From 4 to 5 September this year, the 11th G20 Summit will be held in Hangzhou, Zhejiang province of China. As Chinese President Xi Jinping pointed out, the G20 plays a significant role in leading and promoting international economic cooperation and should work vigorously for the goal of realizing strong, sustainable and balanced growth. The G20 brings together major developed countries and emerging markets and developing countries which, taken together, account for two thirds of the world's population, 85% of global GDP and nearly 80% of international trade. Under the theme of "towards an innovative, invigorated, interconnected and inclusive world economy," the Hangzhou Summit will focus its discussions on innovating growth models, improving global economic and financial governance, boosting international trade and investment and promoting inclusive and interconnected development in an effort to provide new drivers for the development of the world economy. We believe, the G20 needs to work on the following four fronts.
First, explore new forces for world economic development. The G20 needs to shift its policy thinking for economic development towards greater emphasis on improving mid-to-long-term growth potential, identify priorities for structural reform, seize the new opportunities brought by new factors including scientific and technological innovation, new industrial revolution and digital economy, and realize a faster shift from old to new forces that drive growth.
Second, promote reform on global economic governance. The G20 needs to remain committed to the reform and improvement of the international financial and monetary system, enhance the effectiveness of international financial institutions and pay more attention to the legitimate aspirations of emerging markets and developing countries. Efforts should be made to implement the G20 Principles on Energy Collaboration and push forward cooperation in green finance, fighting corruption as well as taxation, so as to provide institutional guarantee for the health and efficiency of the world economy.
Third, build an open world economic system. International trade grew slower than world economy for three consecutive years from 2012 to 2014. Global foreign direct investment declined by 16 % in 2014. In2015, the growth of global trade in goods and services was 0.8 percentage point slower than the previous year and half a percentage point slower than that of the global economy. This is worrying. The G20 should play a bigger role in promoting global trade, continue to reject protectionism, strengthen the multilateral trading regime and deepen the development of the global value chain.
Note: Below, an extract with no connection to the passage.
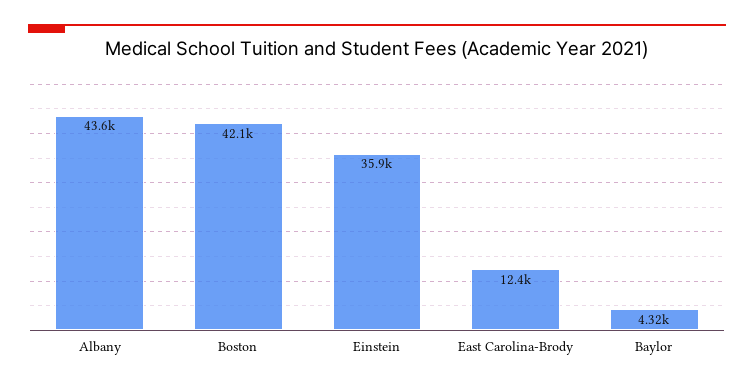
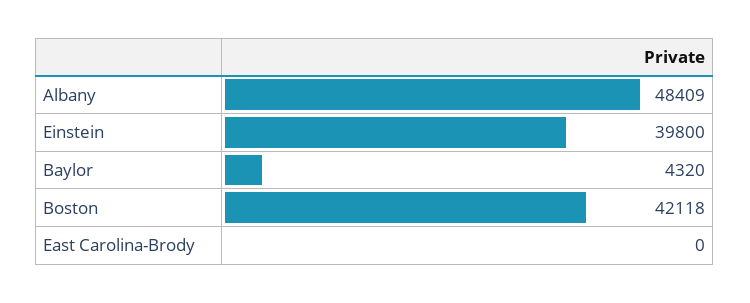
Albany: 43600 -> 48409
Einstein: 35900 -> 39800
East Carolina-Brody: 12400 -> 0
International investment cooperation should also be strengthened to foster a fair and transparent policy environment for the operation and investment of businesses of all countries.
Fourth, share in the fruits of world economic development. In 2015, the international community reached consensus on the 2030 Agenda for Sustainable Development and the Paris agreement on climate change. The G20 should lead by example and implement them fully. It also needs to increase investment in infrastructure and industrialization, accommodate the special needs of the least developed countries and African countries and help them enhance capacity for independent development to usher in new prospects for common development of all.
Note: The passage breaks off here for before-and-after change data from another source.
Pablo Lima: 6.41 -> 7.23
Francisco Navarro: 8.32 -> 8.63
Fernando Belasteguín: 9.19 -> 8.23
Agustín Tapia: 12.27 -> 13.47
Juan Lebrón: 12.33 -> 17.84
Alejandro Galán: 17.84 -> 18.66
In the preparation for the Hangzhou Summit, China will, in the spirit of openness, transparency and inclusiveness, maintain close communication with all parties and heed the views and suggestions of all partners.
Change is the rule of nature that guides the four seasons, and also the rule of economic development. Though it is a world of ice and snow outside, in a few months' time, spring will come back to the mountains. Let us join hands to provide new forces for the development of the world economy. Together, we will bring about a new economic spring for our globe.